Las palabras y la vida
Comenzaré por el agua de la dana, que precedió a los fuegos y al viento.
Ojalá
esa agua viniera a apagar los incendios que asolan España. Porque, al ver las
imágenes que a todas horas nos frece la televisión, tengo la impresión de que
el agua de las mangueras no consigue sofocar los fuegos, que continúan
arrasando los campos, los montes, los bosques, los poblados. Diríase que se
ríen del agua, incluida el agua que arrojan los medios aéreos.
¿Y
el viento? Yo siempre había pensado que una fuerte ráfaga de viento lograría
apagar un fuego. Pues no, el fuego de los incendios de este tórrido verano al
parecer los vientos cambiantes lo avivan, o hacen que brote a unos metros de
distancia.
Llego
a la conclusión de que mi sentido de la vista me engaña.
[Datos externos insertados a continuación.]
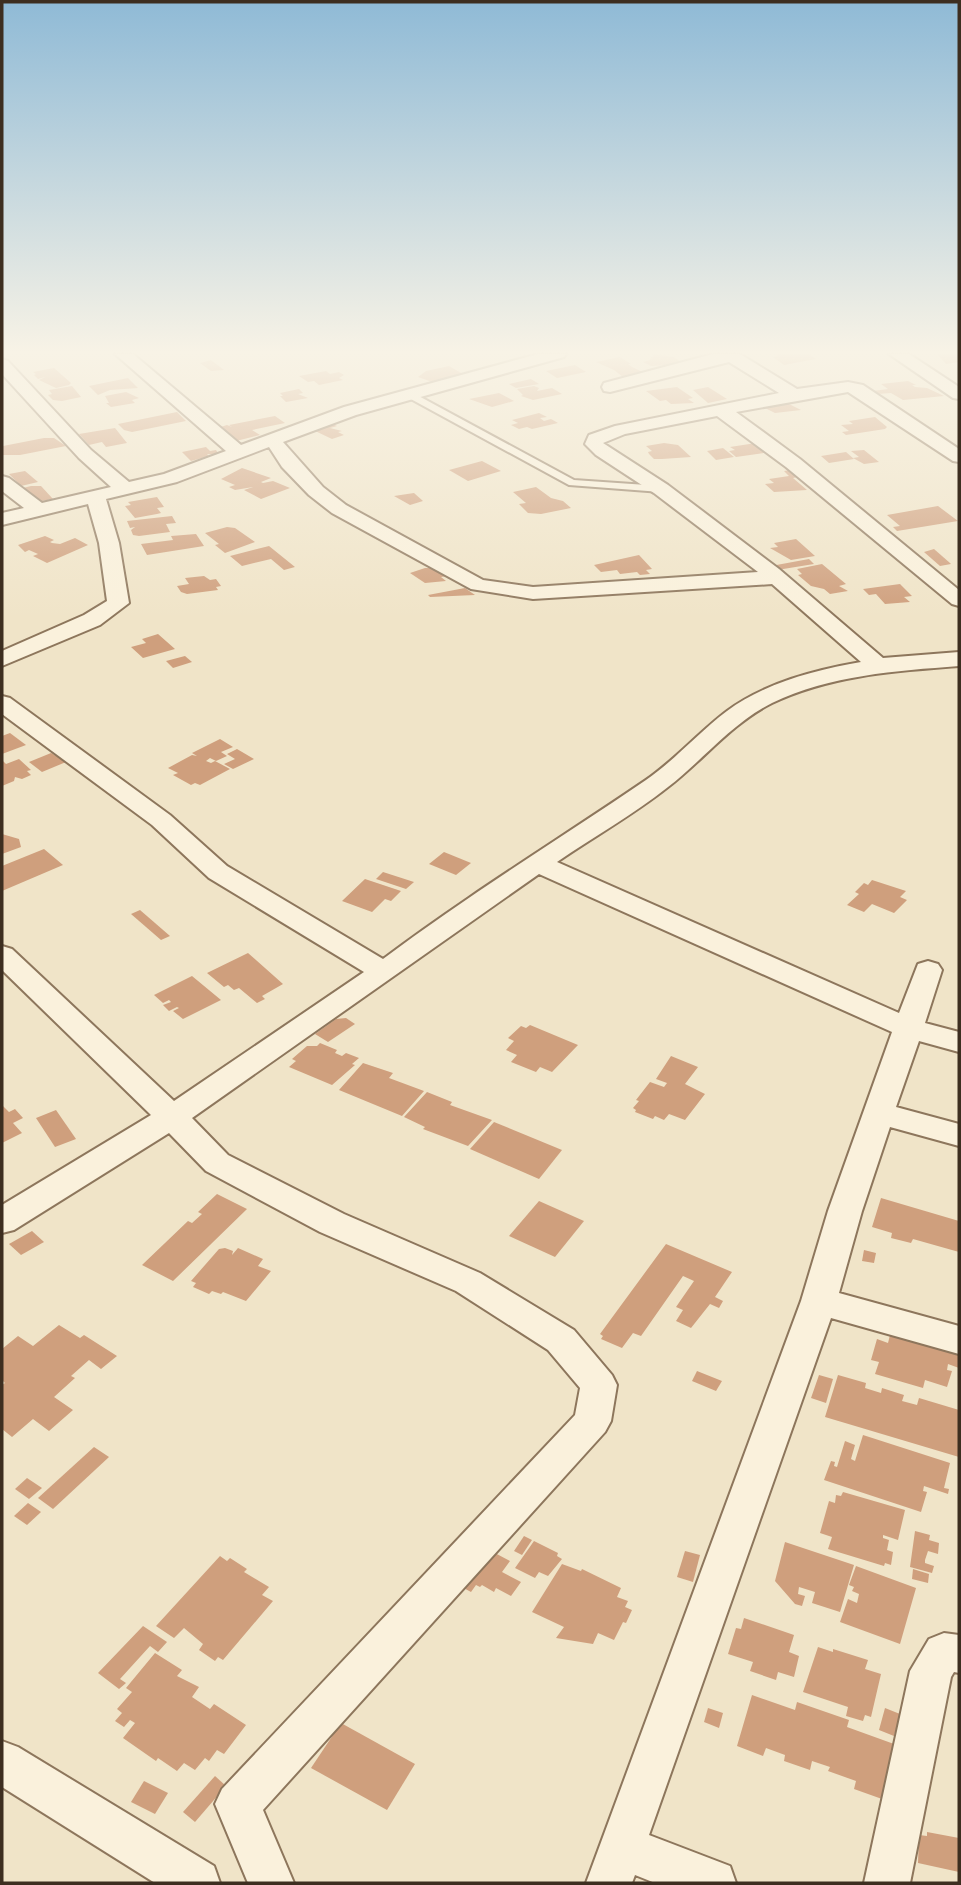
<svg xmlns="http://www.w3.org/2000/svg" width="961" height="1885" font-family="'Noto Serif',serif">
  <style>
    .building { fill: #cf9f7d }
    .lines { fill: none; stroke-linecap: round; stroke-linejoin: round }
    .lane-casing { stroke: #8d765c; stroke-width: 4 }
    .street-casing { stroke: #8d765c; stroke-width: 4 }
    .lane { fill: #faf1dc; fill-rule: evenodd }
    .street { fill: #faf1dc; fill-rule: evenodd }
  </style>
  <rect width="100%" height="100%" fill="#f0e4c8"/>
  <g class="building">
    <polygon points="652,354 674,357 683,364 651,366 643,362 650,360 651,357 654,356"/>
    <polygon points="776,354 808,354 816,359 784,365 773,357 778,356"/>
    <polygon points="937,354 959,354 959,362 946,364"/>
    <polygon points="620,357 631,364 628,364 632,367 645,373 623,377 614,370 596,362"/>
    <polygon points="211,360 224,370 211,371 200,363"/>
    <polygon points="575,365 586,372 557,378 546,371"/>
    <polygon points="449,366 468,377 435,383 418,377 426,371"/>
    <polygon points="54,368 71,383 69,385 56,388 39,380 45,377 38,379 34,375 36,374 33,372"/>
    <polygon points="326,371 330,374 339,372 344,375 339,378 343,380 319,385 314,381 308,382 299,376"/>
    <polygon points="128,378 138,388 110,390 98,395 89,386"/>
    <polygon points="531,379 539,384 516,388 509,384"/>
    <polygon points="908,381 916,385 912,385 915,387 927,388 944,396 903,400 891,393 877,394 873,391 888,389 881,384"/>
    <polygon points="72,386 81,397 62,401 53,400 48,395 52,394 49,390"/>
    <polygon points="534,386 539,388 537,391 552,388 562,394 533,400 521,396 523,395 517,389"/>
    <polygon points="677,387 693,398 688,399 694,403 671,404 666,400 660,401 646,391"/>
    <polygon points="708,387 727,399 708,403 693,390"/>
    <polygon points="299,389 303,393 298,394 308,398 286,402 280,396 283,396 280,393"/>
    <polygon points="126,392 139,398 132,400 135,403 111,407 106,403 109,403 105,396"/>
    <polygon points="499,393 514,401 492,407 469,399"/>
    <polygon points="785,402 801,410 775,413 765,408"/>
    <polygon points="177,412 186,421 132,432 124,430 118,424"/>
    <polygon points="539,413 547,417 540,418 544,421 551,419 558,423 532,429 527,427 519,429 511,425 518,423 512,420"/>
    <polygon points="275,416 285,423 252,430 260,435 232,442 214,429 227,425 232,427 229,425"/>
    <polygon points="875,417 887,427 885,429 846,435 842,432 849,431 841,425 853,424 849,421"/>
    <polygon points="330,423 337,426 330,428 342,431 338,432 344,435 332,439 311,429"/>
    <polygon points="115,428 127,443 106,447 102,442 89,445 79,434"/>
    <polygon points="44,438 54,438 66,446 20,455 2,455 3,446"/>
    <polygon points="664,443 678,445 691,457 662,459 654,459 649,454 648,452 652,451 646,446"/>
    <polygon points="756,443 770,452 736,457 729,451 735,450 730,447"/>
    <polygon points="206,447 210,451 216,450 219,455 207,454 209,456 191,461 182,452"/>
    <polygon points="723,448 734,457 716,460 707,451"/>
    <polygon points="864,450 879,462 864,464 853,458 859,457 851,451"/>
    <polygon points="846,452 854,459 829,463 821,456"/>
    <polygon points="482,461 501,471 468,481 449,470"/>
    <polygon points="242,468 271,478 261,482 263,483 273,481 290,488 261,499 244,490 253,487 235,490 229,487 235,485 221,479"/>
    <polygon points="797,469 802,476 793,478 807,490 774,492 765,484 774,483 769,479 789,476 784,471"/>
    <polygon points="25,471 38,482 21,486 9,474"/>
    <polygon points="31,486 41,486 53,499 36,502 24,490 23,488"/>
    <polygon points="536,487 551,498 563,501 571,508 541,514 528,513 519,504 526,503 513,492"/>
    <polygon points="414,493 423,501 410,505 394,496"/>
    <polygon points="157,497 164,507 157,508 161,513 157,514 135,518 125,506 131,505 128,502"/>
    <polygon points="938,506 958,521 897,531 893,527 900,526 887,515"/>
    <polygon points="172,516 176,523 166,524 170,532 139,536 133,535 131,530 135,527 130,528 127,521"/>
    <polygon points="227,527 235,528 255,542 225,553 215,545 219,544 205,533"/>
    <polygon points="196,534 204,546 147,555 141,544 173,540 171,536"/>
    <polygon points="45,536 54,540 50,542 52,543 60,544 75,538 88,545 47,563 33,556 38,554 29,550 25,552 18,545"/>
    <polygon points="796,539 815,556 791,560 770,548 778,547 774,543"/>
    <polygon points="269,546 295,567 284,570 271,559 242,566 230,556"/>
    <polygon points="934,549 950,563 951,564 940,566 924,552"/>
    <polygon points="639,555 652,569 646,570 650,574 640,575 637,572 620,574 617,570 601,572 594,565"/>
    <polygon points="809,559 814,564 777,570 771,566"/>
    <polygon points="822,564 846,584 839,586 848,591 830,594 824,589 811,586 798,575 802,574 797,569"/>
    <polygon points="425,568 436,568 447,576 441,577 446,581 425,583 410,573"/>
    <polygon points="204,576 210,580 216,579 221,586 216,587 218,590 187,594 181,592 177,586 189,584 185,578"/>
    <polygon points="900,584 912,596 904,597 910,602 885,604 876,594 869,595 863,589"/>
    <polygon points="465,588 475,595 430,597 428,595"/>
    <polygon points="158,634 175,649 143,658 131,647 146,643 142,639"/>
    <polygon points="185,656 192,662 173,668 166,661"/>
    <polygon points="10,733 26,745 2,754 2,736"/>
    <polygon points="220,739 233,747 221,752 227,756 216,761 210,758 206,761 211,763 215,761 230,769 200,785 195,783 191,785 173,775 178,773 168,768 192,755 197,756 192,753"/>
    <polygon points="237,749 254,759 233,769 224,764 235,759 227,754"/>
    <polygon points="51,753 66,762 42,772 29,762"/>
    <polygon points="19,759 31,770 27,771 31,775 22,779 15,777 14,781 2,786 2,760 6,764"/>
    <polygon points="2,834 19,839 21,847 2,854"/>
    <polygon points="44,849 63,865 2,891 2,866"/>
    <polygon points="444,852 471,863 456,875 429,864"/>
    <polygon points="383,872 414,882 406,889 376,879"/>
    <polygon points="365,879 401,891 391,901 385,899 372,912 342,901"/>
    <polygon points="872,880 906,891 900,897 907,900 894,913 872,904 864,912 847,905 859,894 855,892 864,883 868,885"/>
    <polygon points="140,910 170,936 161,940 131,914"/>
    <polygon points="248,953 283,984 262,996 265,999 257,1003 239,988 234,990 228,985 224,987 207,973"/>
    <polygon points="192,976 221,1000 183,1019 173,1011 179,1008 177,1007 169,1011 163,1005 171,1002 169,1000 163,1003 154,995"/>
    <polygon points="346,1018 355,1024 328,1042 315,1034 336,1019"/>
    <polygon points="530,1025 578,1045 552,1072 540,1067 536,1072 511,1062 517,1055 506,1050 514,1041 508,1038 521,1026 526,1028"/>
    <polygon points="320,1043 337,1050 335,1053 342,1056 346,1053 359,1058 352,1064 355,1065 332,1085 289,1067 296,1061 292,1059 307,1046 317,1046"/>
    <polygon points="671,1056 698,1067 685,1084 705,1094 685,1120 669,1114 664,1120 655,1116 653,1119 635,1112 636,1110 633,1108 639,1101 636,1100 650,1082 664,1087 667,1083 656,1079"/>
    <polygon points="363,1063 393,1073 389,1078 424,1091 402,1116 339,1090"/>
    <polygon points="427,1092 452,1102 450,1105 492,1120 468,1146 423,1129 425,1127 404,1117"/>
    <polygon points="2,1105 9,1112 15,1109 23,1118 13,1123 22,1133 2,1143"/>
    <polygon points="56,1110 76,1139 55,1147 36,1118"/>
    <polygon points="494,1122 562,1150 539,1179 470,1149"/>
    <polygon points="217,1194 247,1209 173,1281 142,1265 188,1221 192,1223 202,1214 198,1212"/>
    <polygon points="881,1198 959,1221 959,1252 913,1239 911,1243 891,1238 892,1233 872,1227"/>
    <polygon points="539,1201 584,1221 555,1257 509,1236"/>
    <polygon points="32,1231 44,1242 21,1255 9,1244"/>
    <polygon points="666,1244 732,1272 715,1297 723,1301 719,1308 710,1304 691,1328 676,1321 683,1310 676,1307 694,1281 683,1276 641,1336 633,1333 622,1348 601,1339 603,1336 600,1334"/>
    <polygon points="225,1248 233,1251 232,1255 238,1248 263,1259 258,1266 271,1271 246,1301 223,1292 221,1294 212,1291 209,1294 193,1287 196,1283 191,1281 219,1249"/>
    <polygon points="864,1250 876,1253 874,1263 862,1261"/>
    <polygon points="59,1325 80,1338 84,1335 117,1356 101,1369 89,1360 71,1376 75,1378 54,1397 73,1410 49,1431 33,1419 12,1437 2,1429 2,1385 5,1383 2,1380 2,1349 18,1336 33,1346"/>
    <polygon points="892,1327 959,1347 959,1368 948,1364 947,1370 952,1371 947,1387 925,1380 923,1388 875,1374 879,1362 871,1360 877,1339 888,1343"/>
    <polygon points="697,1371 722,1381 716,1391 692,1381"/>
    <polygon points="819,1375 833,1379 826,1403 811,1398"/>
    <polygon points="838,1375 866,1383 865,1388 881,1393 882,1388 904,1395 902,1401 917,1405 919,1398 959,1410 959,1457 825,1417"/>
    <polygon points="863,1435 950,1463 944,1488 949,1489 948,1494 924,1486 923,1491 927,1492 921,1512 824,1480 831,1461 835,1462 834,1466 837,1467 845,1441 855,1445 851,1459 855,1461"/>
    <polygon points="94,1447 109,1457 53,1509 38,1498"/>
    <polygon points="27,1478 42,1488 29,1499 15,1489"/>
    <polygon points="843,1492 905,1510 898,1540 883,1535 883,1538 889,1540 887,1550 893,1552 891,1565 885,1563 884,1566 828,1549 832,1537 820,1533 829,1501 835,1503 836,1495 841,1496"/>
    <polygon points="28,1503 41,1512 27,1525 14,1516"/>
    <polygon points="915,1531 930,1535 929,1540 939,1543 938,1554 928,1551 925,1560 925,1563 934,1566 932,1573 910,1567"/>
    <polygon points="524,1536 532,1540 522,1555 514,1551"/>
    <polygon points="534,1541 558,1553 557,1556 562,1559 548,1576 539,1572 535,1578 515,1568"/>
    <polygon points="785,1542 854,1565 840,1612 812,1603 815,1592 799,1587 798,1594 805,1596 802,1606 795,1604 775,1581"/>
    <polygon points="685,1551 700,1555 693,1582 677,1577"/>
    <polygon points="493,1552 510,1561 502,1572 521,1582 511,1596 496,1588 494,1592 482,1585 480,1587 476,1585 471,1592 458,1585"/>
    <polygon points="220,1556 227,1561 230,1558 247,1569 244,1572 269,1587 262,1595 273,1601 223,1660 218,1657 215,1661 199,1650 203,1644 184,1628 174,1638 156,1626"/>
    <polygon points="562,1564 581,1571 582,1569 621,1588 617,1597 628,1601 625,1607 632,1610 626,1623 623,1622 614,1640 598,1633 593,1644 556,1638 564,1627 532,1612"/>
    <polygon points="856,1566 916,1588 900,1644 840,1622 848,1599 857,1603 859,1594 852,1591 854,1587 849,1585"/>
    <polygon points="913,1569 929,1574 928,1583 912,1579"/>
    <polygon points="744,1618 794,1635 789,1652 799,1656 794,1677 778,1672 776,1680 750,1671 753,1662 728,1654 736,1628 741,1629"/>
    <polygon points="143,1626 167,1642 158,1652 150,1646 120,1679 126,1683 119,1689 98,1673"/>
    <polygon points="818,1647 833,1652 833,1649 868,1660 865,1669 881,1674 871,1717 865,1715 863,1721 846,1716 848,1707 803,1692"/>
    <polygon points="155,1653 182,1670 177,1676 199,1687 192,1697 210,1709 214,1704 246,1725 224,1754 217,1750 209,1761 205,1758 195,1770 184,1763 177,1771 158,1758 156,1761 123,1738 135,1723 130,1720 124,1727 115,1721 122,1713 117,1709 132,1692 126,1688"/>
    <polygon points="752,1695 795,1710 797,1702 849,1720 847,1727 894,1744 882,1799 854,1789 856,1781 828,1771 830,1767 812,1761 810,1770 784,1761 785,1755 766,1748 763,1756 737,1746"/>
    <polygon points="708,1708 723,1713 719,1728 704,1722"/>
    <polygon points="885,1708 900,1714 894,1736 879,1730"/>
    <polygon points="341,1723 415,1764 387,1810 311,1768"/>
    <polygon points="215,1776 226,1786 195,1822 183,1812"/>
    <polygon points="144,1781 168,1793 155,1814 131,1802"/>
    <polygon points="927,1832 959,1838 959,1872 918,1863 919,1835 927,1836"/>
  </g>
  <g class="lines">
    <g class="lane-casing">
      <polygon id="lane" points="409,394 415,394 574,480 661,486 666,489 661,492 569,485 409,398"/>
    </g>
    <g class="street-casing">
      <g id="street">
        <path d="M 115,354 L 133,354 L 241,445 L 344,407 L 538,354 L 566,354 L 564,357 L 356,415 L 283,442 L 323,487 L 346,505 L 483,580 L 533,587 L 758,572 L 654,493 L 596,455 L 585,444 L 589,435 L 615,426 L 779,393 L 729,362 L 610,392 L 604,391 L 602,387 L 604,383 L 713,354 L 740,354 L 797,389 L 848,382 L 863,385 L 959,449 L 959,462 L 953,461 L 848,392 L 736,412 L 800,459 L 959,590 L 959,606 L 952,604 L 786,467 L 717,416 L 625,434 L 603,443 L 668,485 L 779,569 L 883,658 L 959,652 L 959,666 C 895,671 831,675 772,703 C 732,723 702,761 668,787 C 633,815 593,837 557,862 L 899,1013 L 918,964 L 928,961 L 938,964 L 942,970 L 925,1023 L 959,1032 L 959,1052 L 919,1041 L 896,1107 L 959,1124 L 959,1146 L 890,1127 L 862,1211 L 839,1293 L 959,1326 L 959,1354 L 831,1318 L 649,1835 L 730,1866 L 736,1883 L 655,1883 L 635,1875 L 632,1883 L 586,1883 L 801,1301 L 828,1211 L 892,1032 L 539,874 L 192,1118 L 228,1155 L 344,1214 L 480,1273 L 574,1330 L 612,1375 L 617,1385 L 611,1421 L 605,1432 L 263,1810 L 294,1883 L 248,1883 L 215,1804 L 222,1789 L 575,1415 L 580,1388 L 548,1350 L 456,1291 L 320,1232 L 206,1171 L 169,1133 L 14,1230 L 2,1233 L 2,1205 L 151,1115 L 2,970 L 2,946 L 12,949 L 174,1101 L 364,972 L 209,878 L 152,825 L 2,714 L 2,696 L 10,698 L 170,815 L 227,866 L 383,959 C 468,895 558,840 646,780 C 675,760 699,732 727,711 C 765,683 815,670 861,662 L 772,584 L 533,599 L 471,589 L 332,513 L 309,495 L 282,467 L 269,447 L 177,482 L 106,499 L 119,543 L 129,603 L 100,625 L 2,666 L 2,651 L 84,615 L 107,601 L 99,543 L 88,504 L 2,525 L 2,513 L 24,508 L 2,491 L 2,476 L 9,478 L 42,503 L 111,487 L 79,458 L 2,374 L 2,359 L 8,361 L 91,450 L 129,482 L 164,474 L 226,451 Z"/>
        <polygon points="889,354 909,354 959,387 959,399 953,398"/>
        <polygon points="944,1633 959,1635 959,1673 954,1672 951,1677 910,1883 864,1883 910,1671 929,1639"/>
        <polygon points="2,1741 18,1747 214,1866 220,1883 155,1883 2,1787"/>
      </g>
    </g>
    <use href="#lane" class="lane"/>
    <use href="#street" class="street"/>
  </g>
  <linearGradient id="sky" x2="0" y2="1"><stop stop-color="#8fbad6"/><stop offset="0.57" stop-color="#f8f3e6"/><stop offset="1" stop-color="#f8f3e6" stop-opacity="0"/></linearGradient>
  <rect width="961" height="618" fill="url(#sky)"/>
  <rect width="961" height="1885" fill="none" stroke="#3d2e20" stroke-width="7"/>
</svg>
En cambio, no hay
engaño posible en otros medios más contundentes para atajar los incendios, como
son los cortafuegos, o los tractores y otras máquinas que aplastan las zonas
que arden.
Dejando
a un lado las trampas visuales, me planteo la pregunta clave. ¿Qué o quién
provoca el fuego? He oído o leído toda suerte de respuestas y explicaciones, y
todas tienen su parte de razón: el calor extremo de este verano, el abandono
del campo, de los montes y de los bosques, la población rural envejecida, los
jóvenes que huyen de las tareas del campo y emigran a las ciudades, la mano del
hombre, bien sea el pirómano o incendiario, o del que busca un interés espurio,
una venganza o la satisfacción de un desequilibrio psicológico, o preparar el
terreno para instalar paneles solares y molinos eólicos, la multitud de normas
y administraciones… Al Gobierno de la nación, la mayoría de cuyos ministros y
el propio presidente han estado ausentes de los escenarios del fuego hasta que
se han dignado hacer acto de presencia en algunos incendios, digo que al
Gobierno central hay que añadir las comunidades autónomas, las diputaciones,
los ayuntamientos..., con competencias que se solapan y al final resultan
inoperantes. A menudo son los propios vecinos de los pueblos los que tienen que
hacer frente al fuego con medios rudimentarios.
Puesto
a aportar una solución al problema de los incendios, me inclino por la que veo
en el campo de El Espinar. Y no es otra que las vacas pastando en un prado.
Y
frente a esta imagen positiva, otra negativa. Estoy sentado en uno de los bancos
de madera del parque de Cipriano Geromini y observo a mis pies unas cuantas
colillas. Si estos restos de fumadores irresponsables, en vez de haber caído en
un suelo donde no hay nada que quemar, hubieran sido arrojados en los rastrojos
y las pajas que han quedado sin recoger por todo El Espinar, tendríamos el
fuego garantizado.
De
nada sirve el cartel que esta misma tarde he divisado, yendo a fotografiar el
antiguo depósito de agua, hoy sin tejado, por cuyo ojo de buey arrojábamos
piedras de niños, cartel que reza “Peligro de incendio”.
Mi
salud deteriorada me impide actualmente caminar por el bosque. Pero no puedo
olvidar el estado de abandono de muchas zonas de pinar. Quiera Dios que a estos
pinares sólo lleguen cenizas y pavesas de los cercanos incendios de Las Navas
del Marqués y de Urraca Miguel, y no el fuego que contrastaría con el nombre de
Aguas Vertientes de este monte tan cercano a mi casa.